Summer's Eve
- Product type: Feminine hygiene
- Owner: Prestige Consumer Healthcare
- Produced by: C.B. Fleet Company
- Country: United States
- Introduced: 1972; 54 years ago
- Markets: United States; Canada; Australia; and other international markets;
- Website: summerseve.com

= Summer's Eve =

American feminine hygiene brand

Summer's Eve is an American brand of feminine hygiene products that is produced by the C.B. Fleet Company, a subsidiary of Prestige Consumer Healthcare.

==Controversial ads==
A Summer's Eve ad in the August 2010 issue of Woman's Day featured eight steps a woman should take before asking for a raise, the first being to use their product to douche. The New York Times questioned the ad, resulting in the company apologizing for it and stating they would not run it again.

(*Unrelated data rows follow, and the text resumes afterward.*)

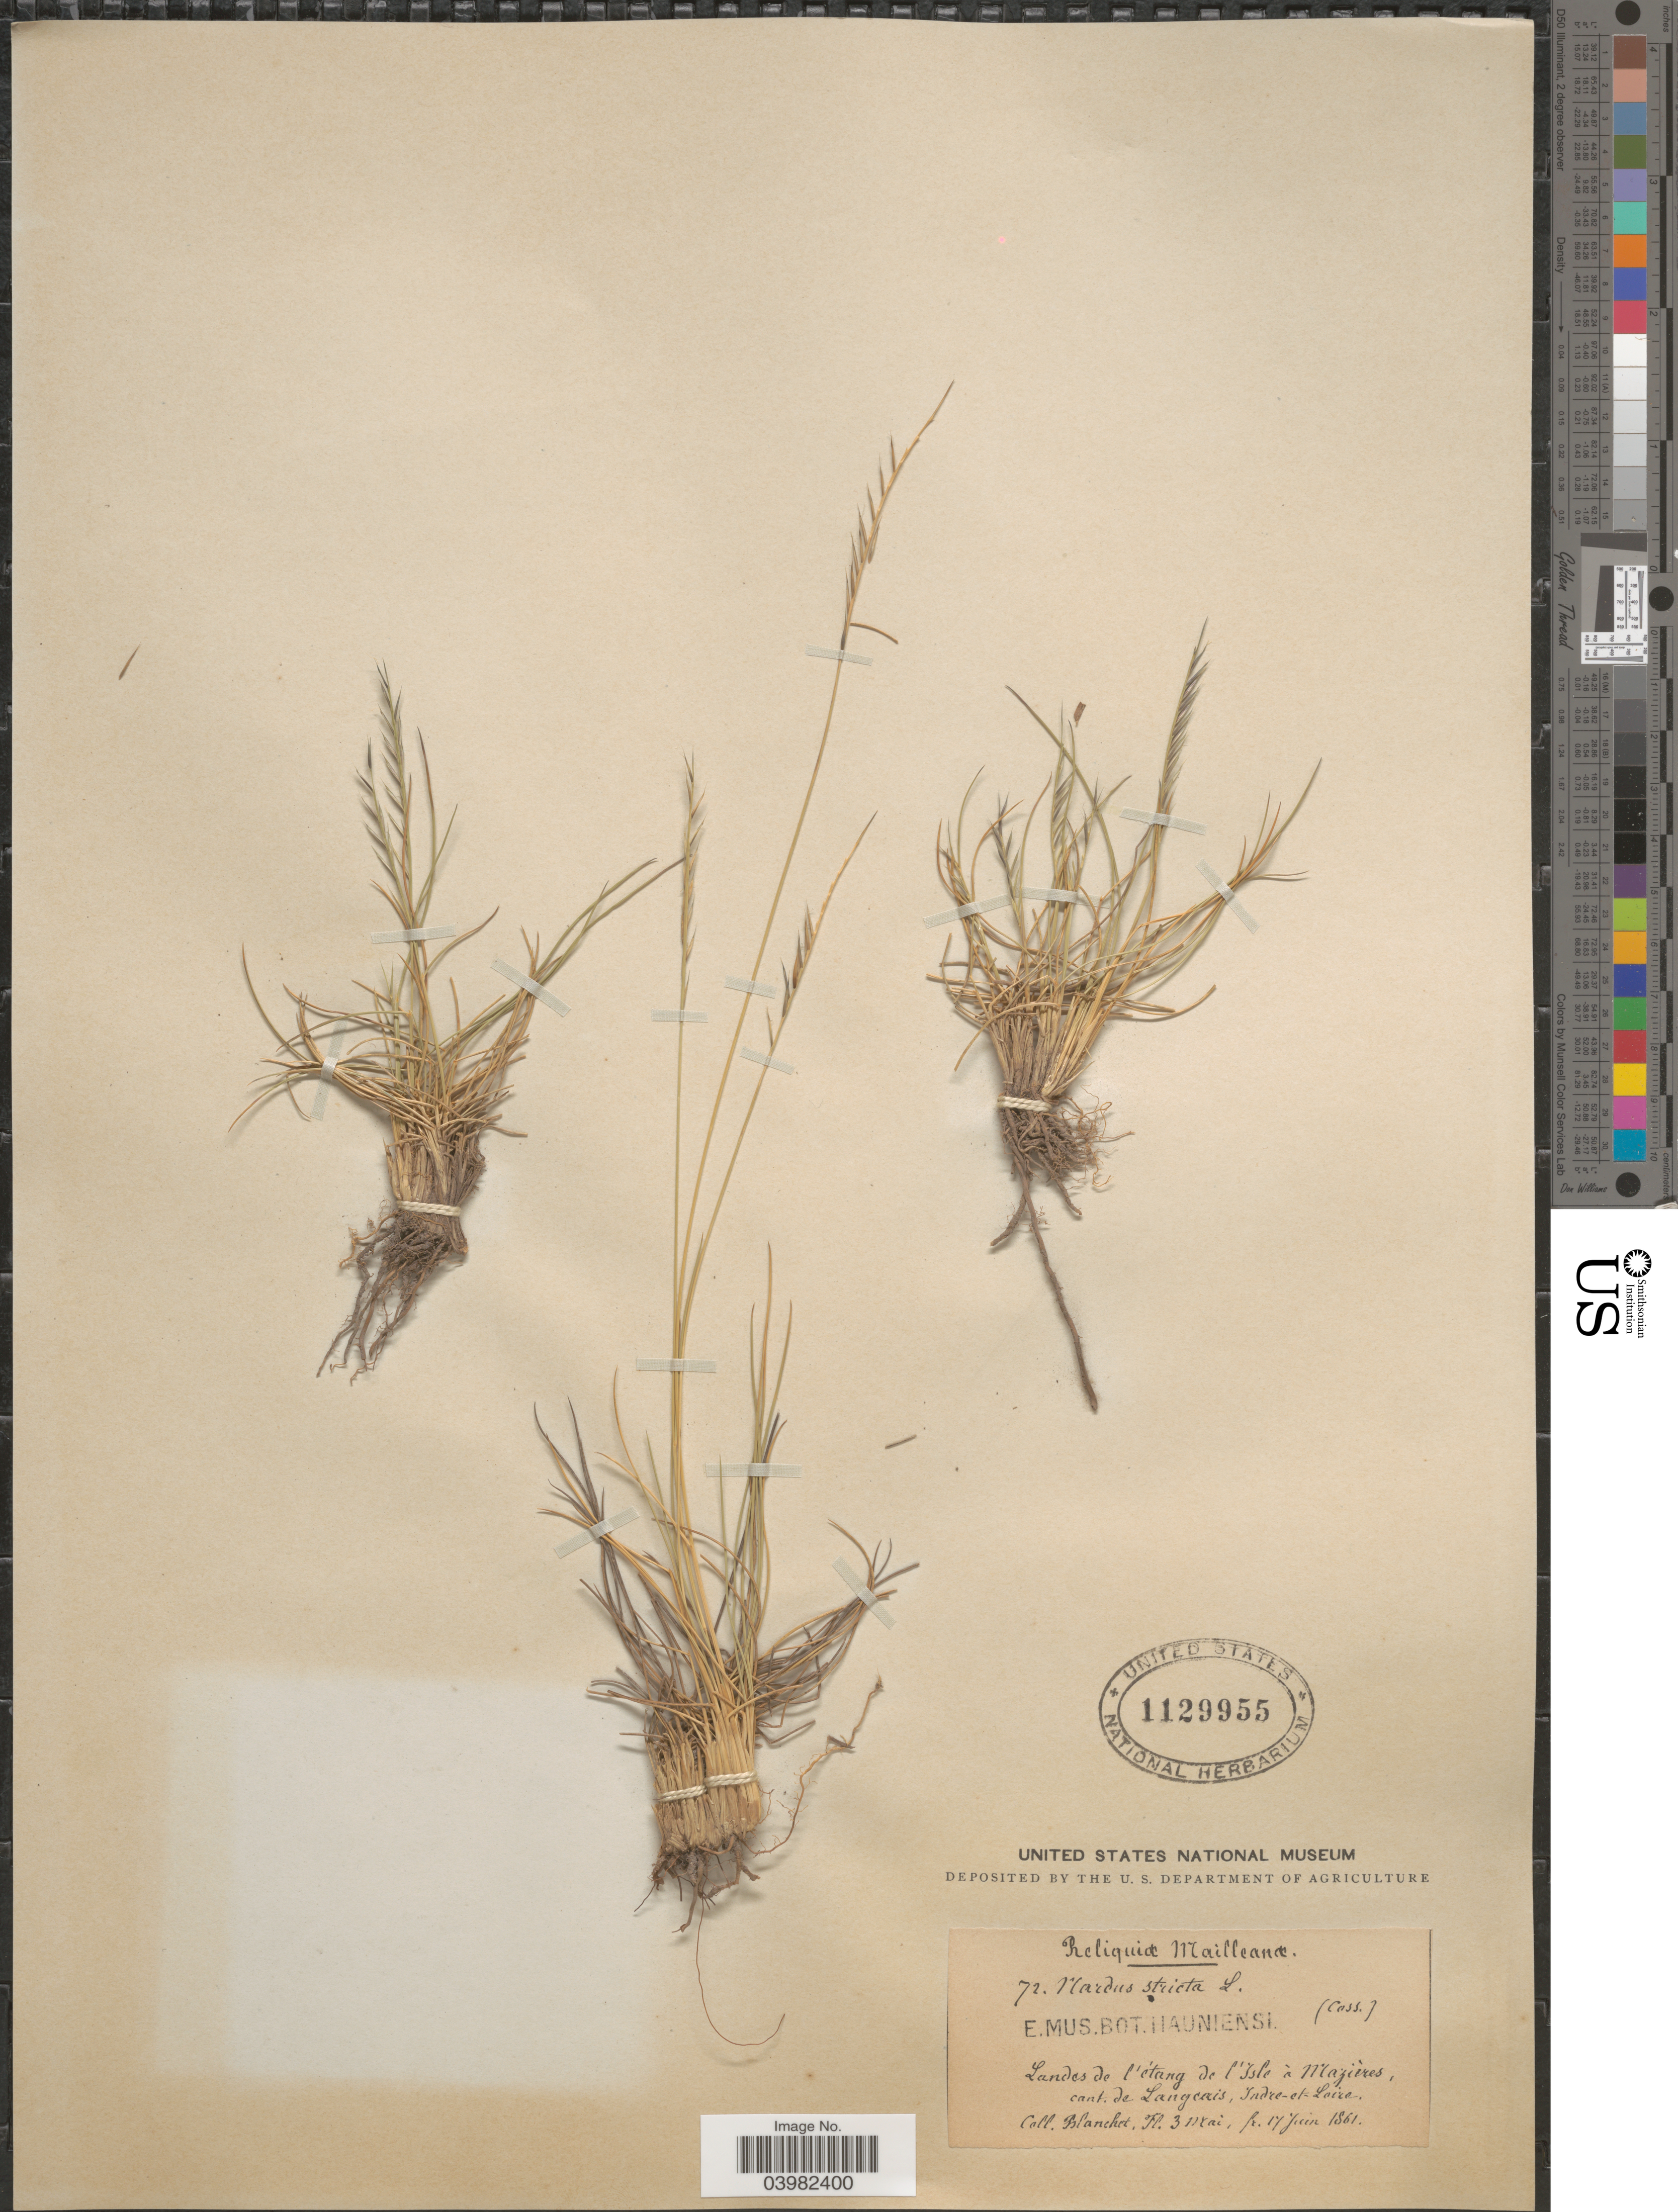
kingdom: Plantae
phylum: Tracheophyta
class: Liliopsida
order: Poales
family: Poaceae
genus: Nardus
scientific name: Nardus stricta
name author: L.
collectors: -. Blanchet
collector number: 72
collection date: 1861-05-03/1861-06-17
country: France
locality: Landes de l'étang de l'Isle à Mazières, cant. de Langeais, Indre-et-Loire.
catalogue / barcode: US 1129955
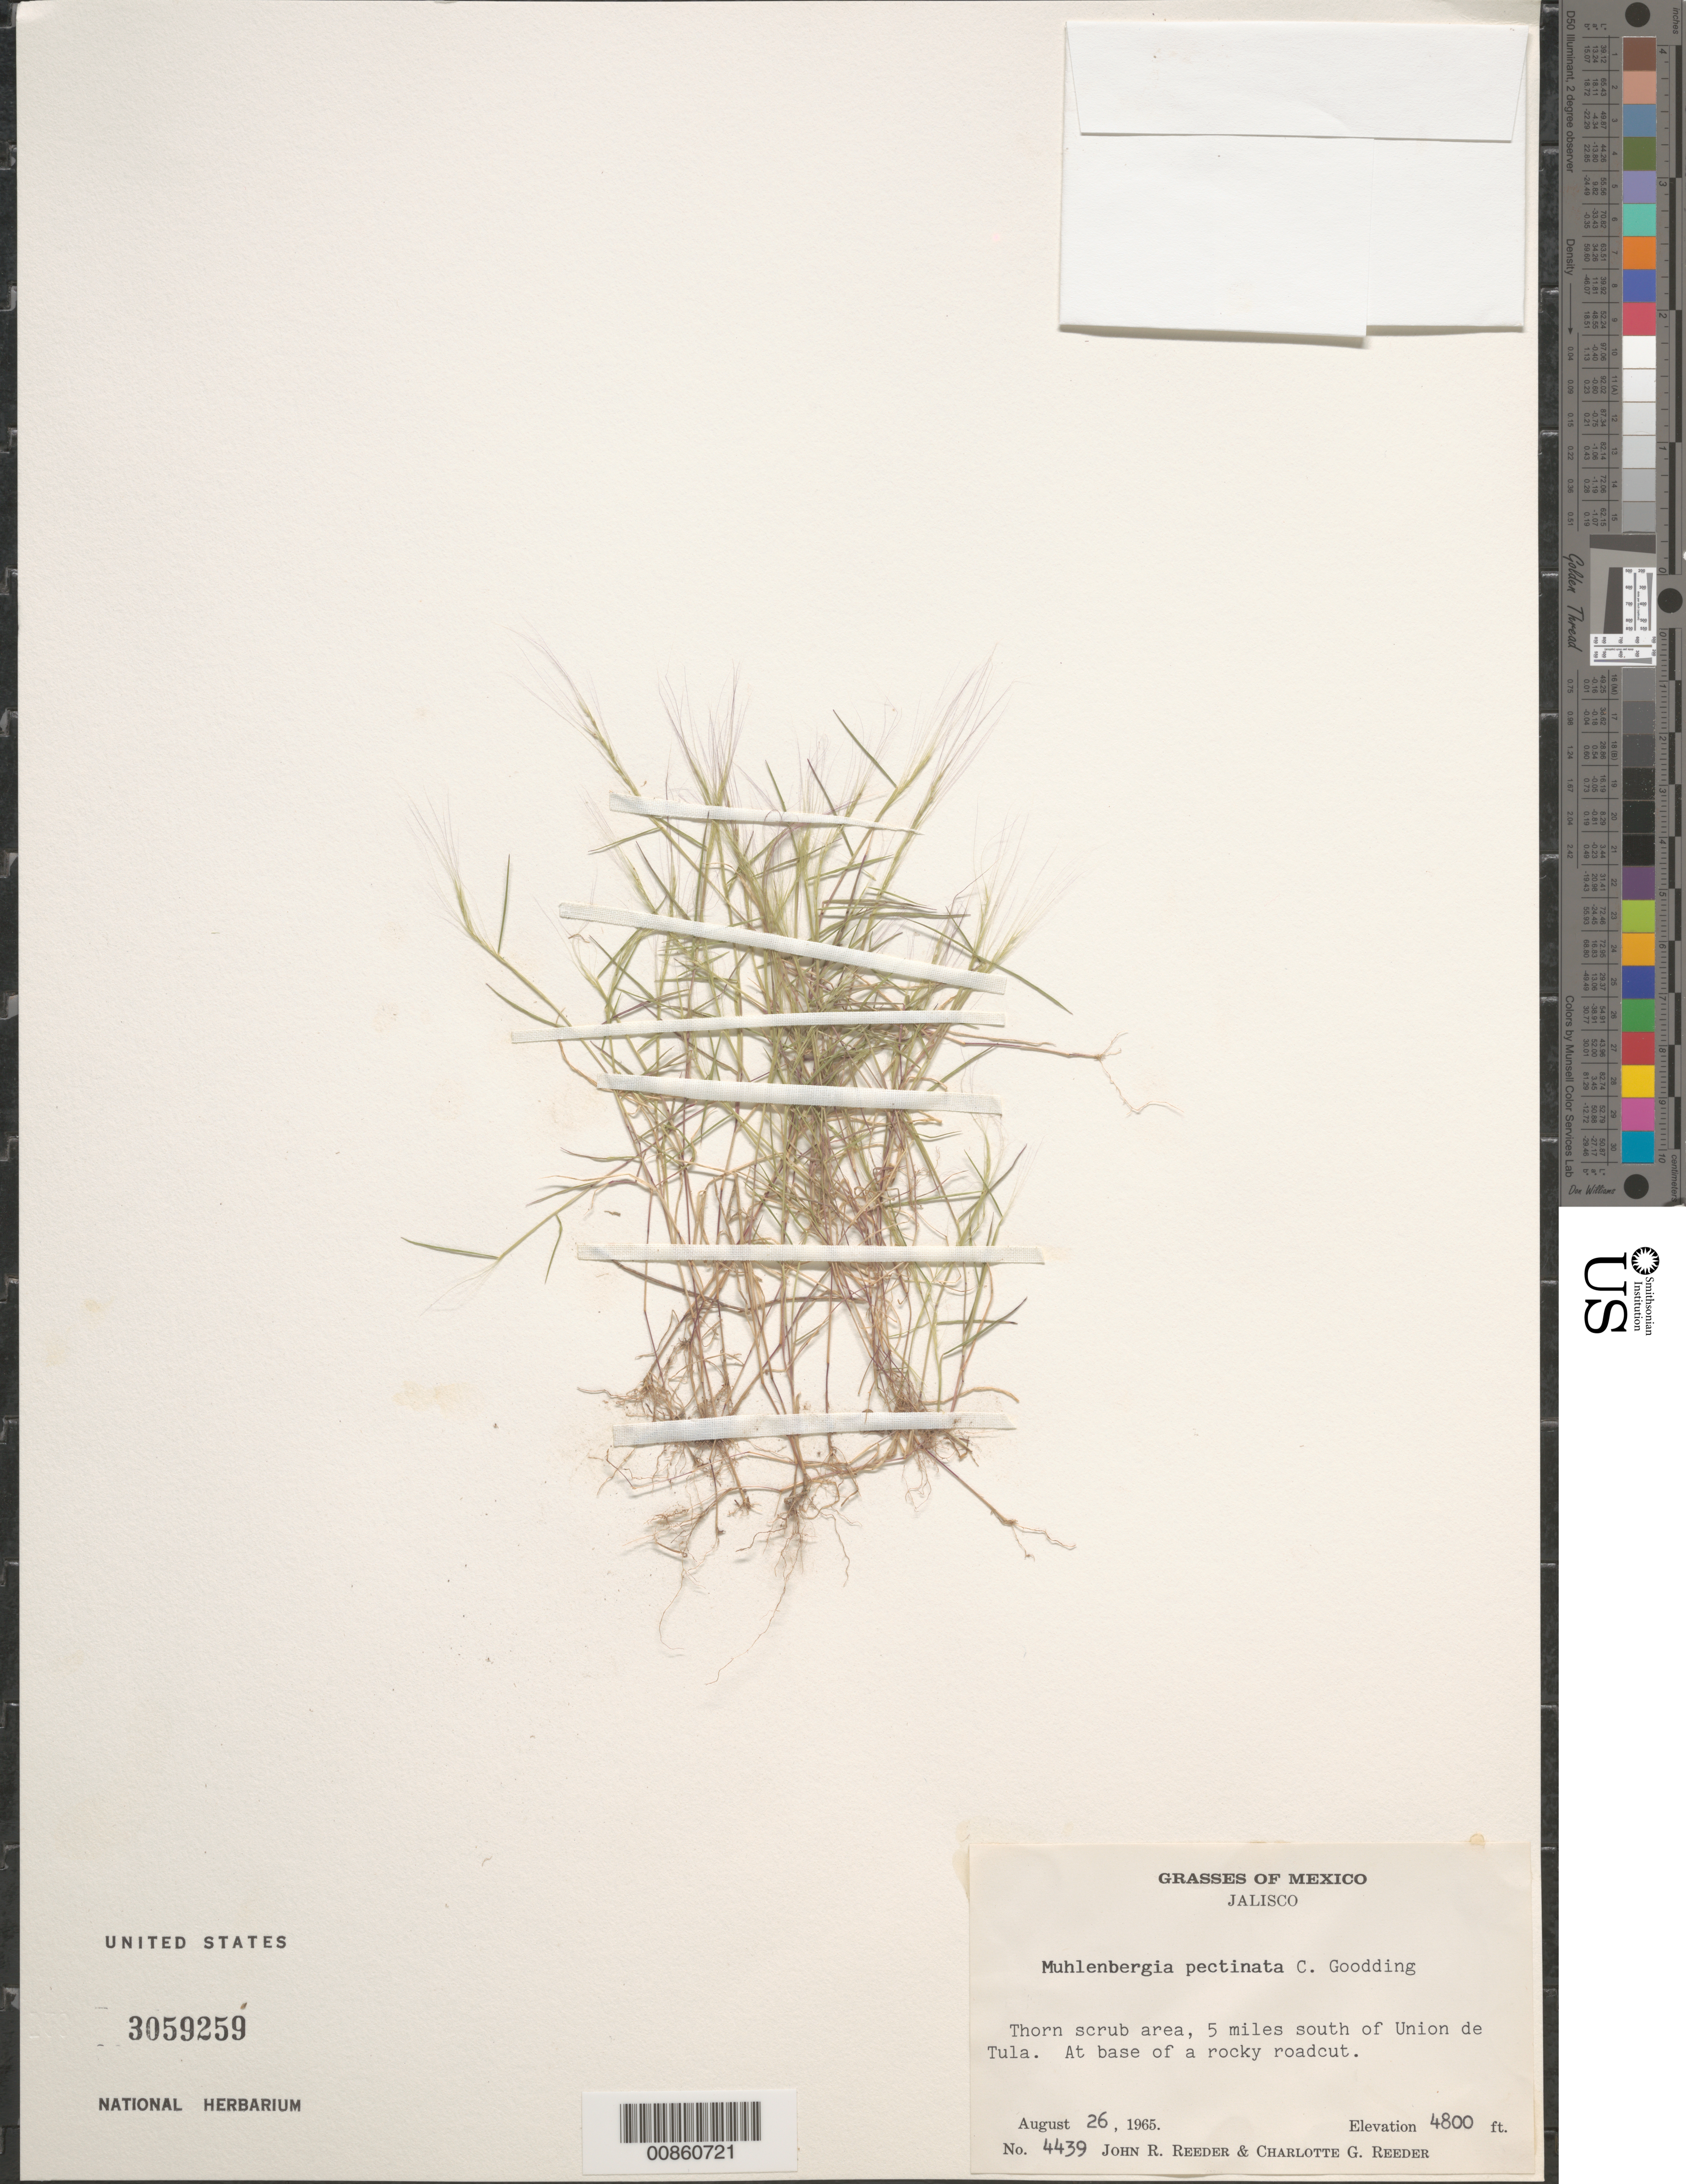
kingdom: Plantae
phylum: Tracheophyta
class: Liliopsida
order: Poales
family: Poaceae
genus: Muhlenbergia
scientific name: Muhlenbergia pectinata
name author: C.O. Goodd.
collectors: J. R. Reeder & C. G. Reeder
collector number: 4439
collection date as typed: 26 Aug 1965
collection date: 1965-08-26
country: Mexico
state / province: Jalisco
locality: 5 mi S of Union de Tula, Jal.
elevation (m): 1463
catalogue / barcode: US 3059259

A 2011 TV ad featured different-colored hands mimicking talking vaginas, and was titled "Hail to the V". Comedian Stephen Colbert parodied the ads on The Colbert Report by advertising products that target men's "deeply troubling genitals", called Autumnal Afternoon Pine Fresh Dick Scrub and Cucumber Ball Dip. Colbert used his index finger pointing up to mimic a talking penis and even mocked the Summer's Eve slogan by ending the ad with "Hail to the D".

==In the news==
Publicist Ronn Torossian sued rival Drew Kerr for $20 million claiming he set up a bogus website for him, linking him to a picture of a Summer's Eve douche.